Virtual Reality Startup Virtuix Raises $2.7M, Readies for CES Debut
A Houston startup’s dream of “taking virtual reality beyond the chair” is getting closer to reality.
Virtuix announced today it has raised $2.7 million that it will use to fund its final push to manufacture a treadmill that, when paired with an Oculus Rift virtual reality headset and currently available video game systems, will enable players to control their characters’ movements by walking, running, jumping, and turning on a platform.
The product, named the Virtuix Omni, isn’t a treadmill in the typical sense. The Omni doesn’t have a motorized belt or any moving parts, and players move at their own speed and pick the direction. Game players stand on a stationary convex platform as a harness attached to their waist holds them in place. They wear special shoes and move their feet across the platform to simulate motion.
The Omni is able to track the player’s real-world movements and translate them into commands for the player’s digital character, Virtuix founder and CEO Jan Goetgeluk says. He believes it has solved one of virtual reality’s big problems—how to convincingly simulate locomotion and physical movement through a simulated 3D world.
The goal is near complete immersion in a game through “full virtual reality,” Goetgeluk says. In the case of popular first-person shooter games like “Call of Duty,” with the Omni “you’re in the game, you become the character, you’re walking around, you’re a soldier on the battlefield.”
Goetgeluk says the company has already sold more than 3,500 of its Omni treadmills through pre-orders, and the new investment will be used to build and ship the treadmills to customers in the first quarter of 2015. Some of the investment also will go toward research and development for Virtuix’s future products.
Western Technology Investment and 2020 Ventures are new investors, Goetgeluk says. Radical Investments, Scout Ventures, Scentan Ventures, Tekton Ventures, and private investors reinvested in the company.
Virtuix hasn’t had trouble attracting interest from investors or potential buyers. Virtuix made its debut on Kickstarter in 2013 and raised $1.1 million in its campaign. In April, it raised a $3 million seed round that included an investment from Mark Cuban. The company says it’s raised a total of $7 million.
More than 3,500 Omnis have been preordered. Delivering them to customers has been a challenge, Goetgeluk admits, but that’s a fact of life when developing hardware.
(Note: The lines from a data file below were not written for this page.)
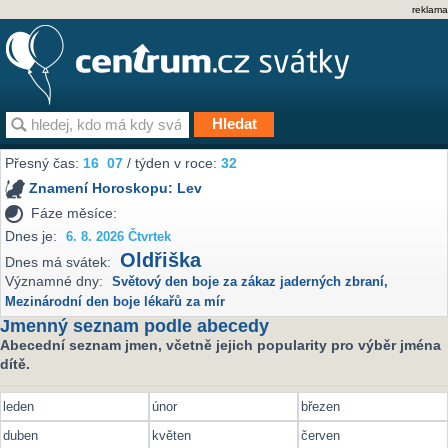
reklama
Přesný čas:
16
07
/ týden v roce:
32
Znamení Horoskopu:
Lev
Fáze měsíce:
Dnes je:
6. 8. 2026 Čtvrtek
Oldřiška
Dnes má svátek:
Významné dny:
Světový den boje za zákaz jaderných zbraní
,
Mezinárodní den boje lékařů za mír
Jmenný seznam podle abecedy
Abecední seznam jmen, včetně jejich popularity pro výběr jména
dítě.
leden
únor
březen
duben
květen
červen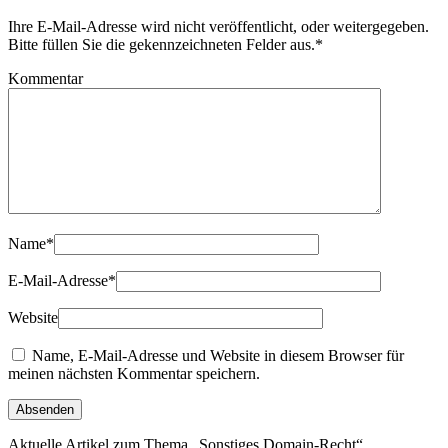
Ihre E-Mail-Adresse wird nicht veröffentlicht, oder weitergegeben.
Bitte füllen Sie die gekennzeichneten Felder aus.
*
Kommentar
Name
*
E-Mail-Adresse
*
Website
Name, E-Mail-Adresse und Website in diesem Browser für
meinen nächsten Kommentar speichern.
Aktuelle Artikel zum Thema „Sonstiges Domain-Recht“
“Bringing hardware to market is hard,” Goetgeluk says. “People underestimate how hard it is to make something, even just to make the machines to make the machines is incredibly hard. So it took us a long time to get to this point when we can start shipping.”
Like many hardware startups that raise money through Kickstarter, Virtuix was optimistic in its belief it could start delivering products within six months. It’s taken a bit less than two years, which Goetgeluk says is the usual length of time hardware startups need to have a consumer-ready product.
But now Virtuix is almost there. The first production run should start soon, and in January the company is heading to Las Vegas for the Consumer Electronics Show to show of the Omni to the public, press, and the industry.
“We’re closer than ever. It’s coming together very nicely, and the product is going to be very nice,” he says.
The treadmills will cost $499, and Goetgeluk says that price is possible because the Omni has no moving parts. The company’s also worked hard to get good deals from its suppliers and manufacturers in China. Goetgeluk says the numbers work out so that the price will lead to nice returns for the company while being low enough that it will be hard for potential competitors to undercut it.
Along with the round, Goetgeluk says the company now is working with advisers Kai Huang and Mike Griffith. Each had a role in creating some of the video game industry’s biggest hits.
Huang co-founded and was CEO of RedOctane, which developed the video game “Guitar Hero” in the mid-2000s. Goetgeluk says Virtuix now is a bit like RedOctane was when it was creating “Guitar Hero.” That game featured a unique controller that simulated a guitar, and it needed to successfully integrate hardware and software, Goetgeluk says.
RedOctane also started out as a small, bootstrapped startup that specialized in making video game controllers before going on to create a franchise that would reportedly account for $2 billion in sales. Goetgeluk believes Huang will help Virtuix understand how to “scale the business and build a mass market entertainment brand.”
Griffith is the vice chairman and former CEO of Activision Publishing, one of the biggest video game companies. In addition to “Guitar Hero,” the company owns the blockbuster “Call of Duty” franchise, which has earned it billions of dollars.
Virtuix will rely on Griffith’s expertise as it comes to understand what types of games work best with its products and to find the “killer app” for its technology, Goetgeluk says.